Indian earth observation satellite

Resourcesat-2 is a follow on mission to Resourcesat-1 and the eighteenth Indian remote sensing satellite built by Indian Space Research Organisation (ISRO). The new satellite provides the same services as the original Resourcesat-1, but was also designed to "provide data with enhanced multispectral and spatial coverage". Compared to Resourcesat-1, LISS-4 multispectral swath has been enhanced from 23 km to 70 km based on user needs.
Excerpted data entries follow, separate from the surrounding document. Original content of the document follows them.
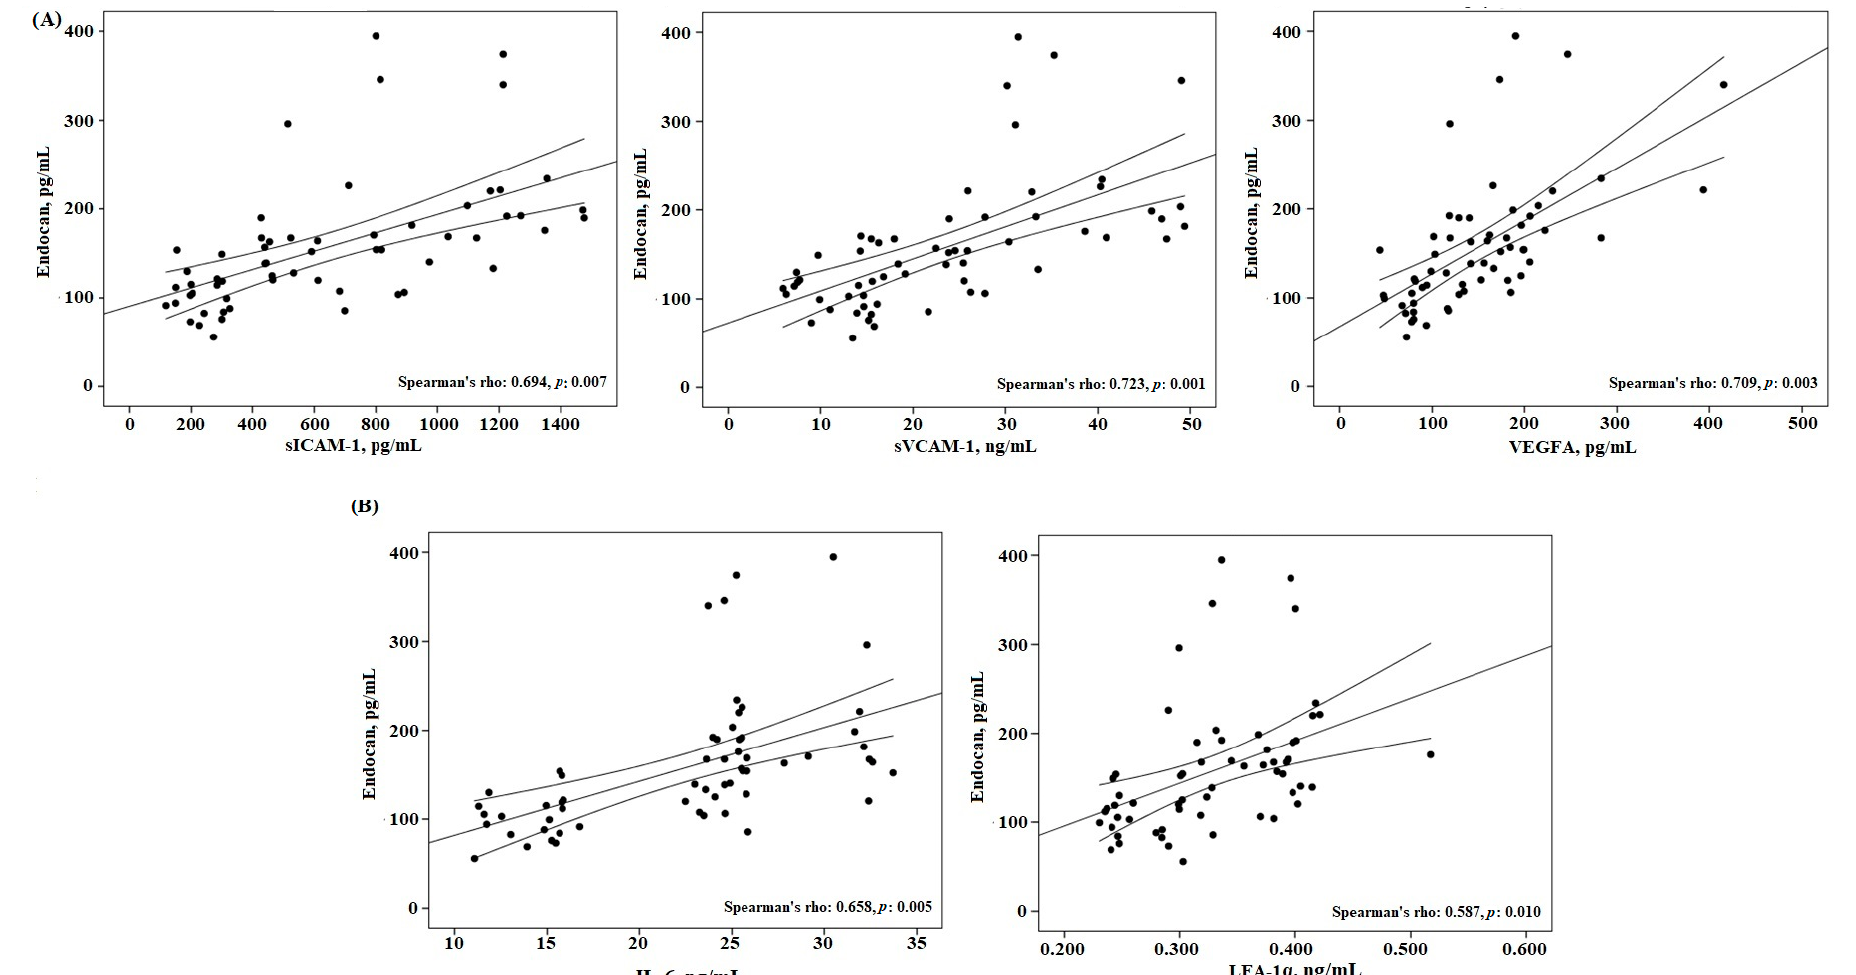
Figure 2. The correlation between ( A ) endocan and endothelial factors and ( B ) endocan and inflammatory factors in PPL group.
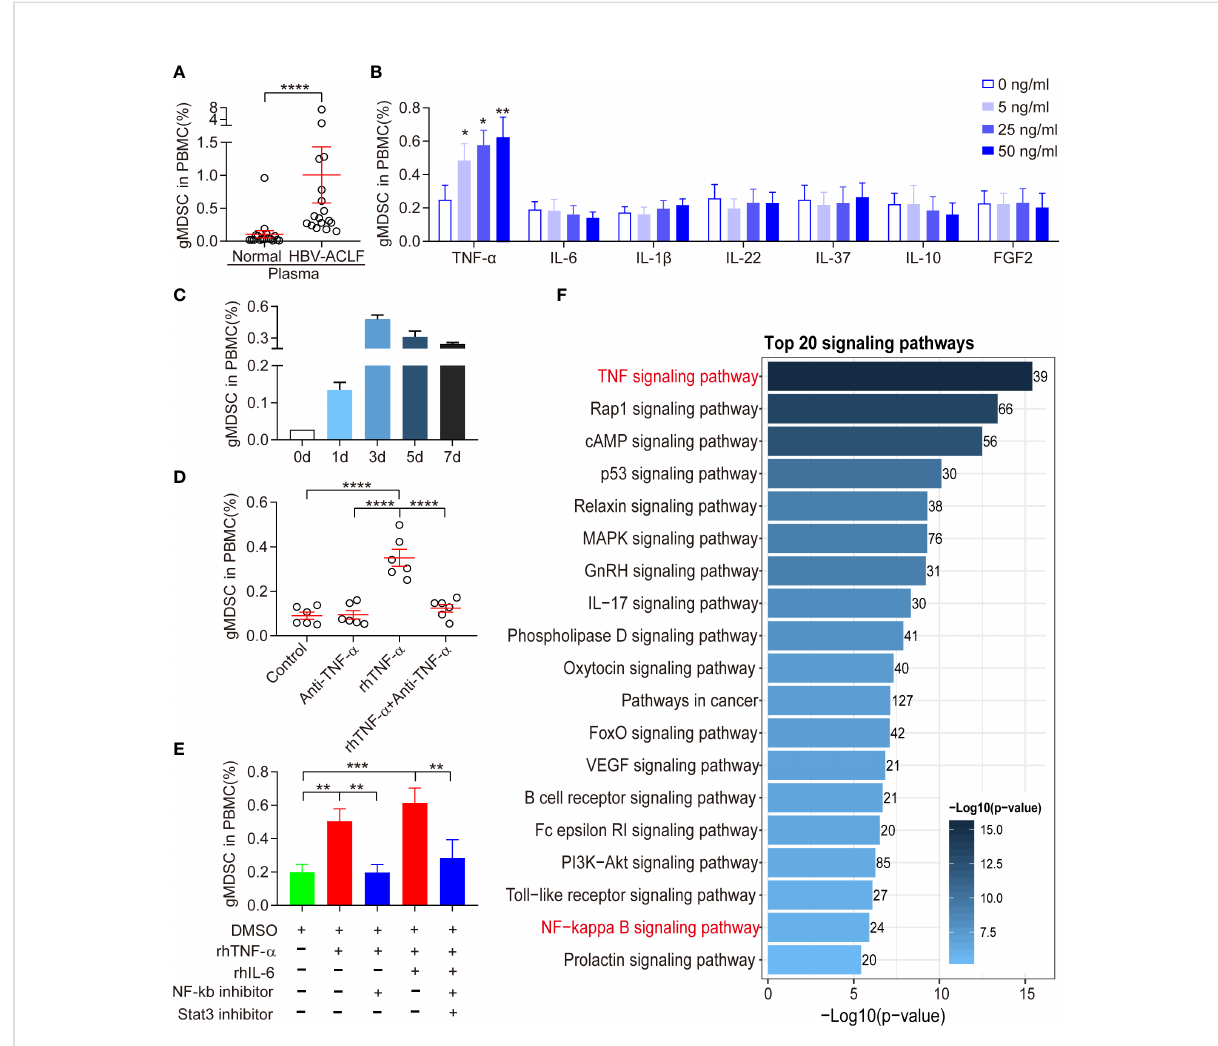
FIGURE 3 Expansion of gMDSC was dependent on TNF- a . (A) Cumulative dot plots of gMDSC proportion when PBMCs were exposed to plasma from HC or HBV-ACLF patients. (B) Histogram of gMDSC proportion when PBMCs were exposed to different concentrations of recombinant human (rh) cytokines (TNF- a , IL-6, IL-1 b , IL-22, IL-37, IL-10, and FGF2). (C) Histogram of gMDSC proportion after rhTNF- a stimulated HC PBMCs for 1, 3, 5, and 7 days (n = 3). (D, E) Cumulative dot plots of gMDSC proportion when HC PBMCs were co-cultured with rhTNF- a , rhIL-6, anti-TNF- a , NF- kb inhibitor, and Stat3 inhibitor for 3 days. (F) TNF signaling was the most active pathway in gMDSC puri fi ed from HBV-ACLF. Error bars, mean ± SEM; Wilcoxon test (A – E) ; *P <.05, **P <.01, ***P <.001, and ****P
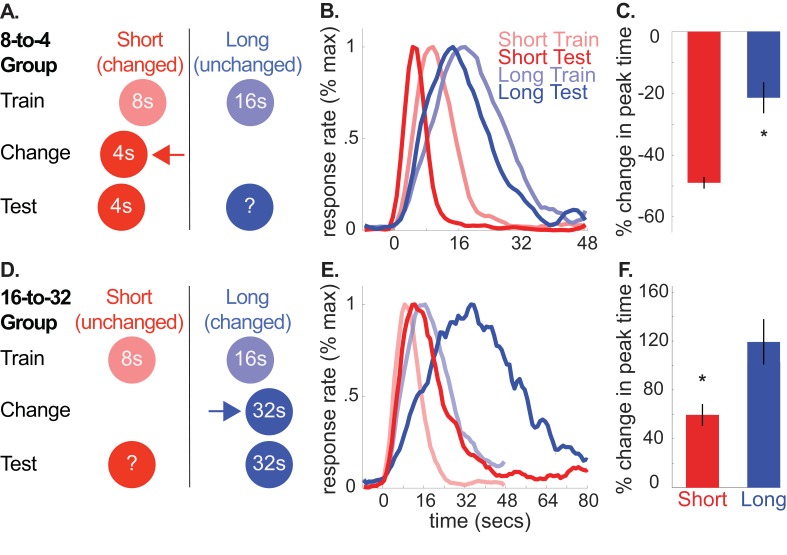
A and D depict the general design used for the 8-to-4 (n = 10) and 16-to-32 (n = 10) groups, respectively.(B) and (E) show average normalized response rate during probe trials during initial training and testing for the 8-to-4 and 16-to-32 groups, respectively. For presentation, each curve was normalized by the maximum value and smoothed over a 6-bin window. (C) and (F) show percent-change in peak time during testing (±SEM), relative to initial training for the 8-to-4 and 16-to-32 groups, respectively. Stars indicate significance (p<0.05).10.7554/eLife.38790.010Figure 1—source data 1.Data used to generate Figure 1.10.7554/eLife.38790.009Figure 1—source data 2.Table showing percent change in peak, start, and stop times (+/- SEM) for the unchanged cue across all experiments.Stars indicate significance under an alpha level of .05. Tildes indicate marginally significant effects (p < .1).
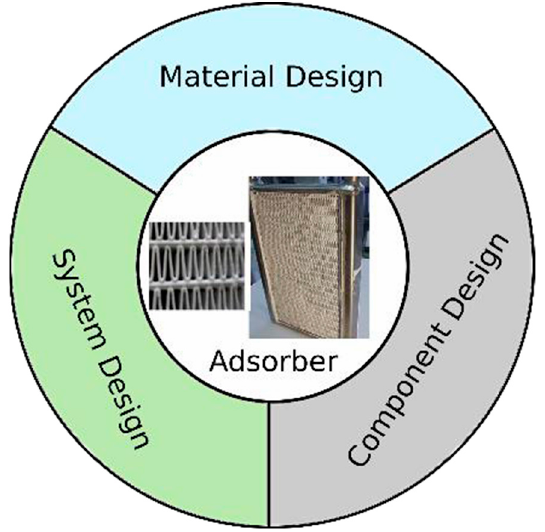
Figure 1. Scheme of an adsorber design approach.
Suitable changes including miniaturization in payload electronics have been incorporated in Resourcesat-2.

== Launch ==
Resourcesat-2 along with YouthSat and X-Sat (Singapore) was launched by the Polar Satellite Launch Vehicle PSLV-C16 on 20 April 2011, at 04:42 UTC.

== Instruments ==
The satellite carries three electrooptical cameras on board:
- Advanced Wide-Field Sensor (AWiFS) with 56 meter spatial resolution
- The Linear Imaging Self-Scanning Sensor-3 (LISS-3) with 23.5 meter spatial resolution
- The Linear Imaging Self-Scanning Sensor-4 (LISS-4) with 5.8 meter spatial resolution

Additionally, the satellite carries an AIS-receiver for exactEarth (COMDEV), which is known as exactView 2 (EV 2).

== Mission ==
The three cameras of ResourceSat-2, were switched on, on 28 April 2011, and the images of high quality were received at Shadnagar Earth Station of the National Remote Sensing Centre of ISRO.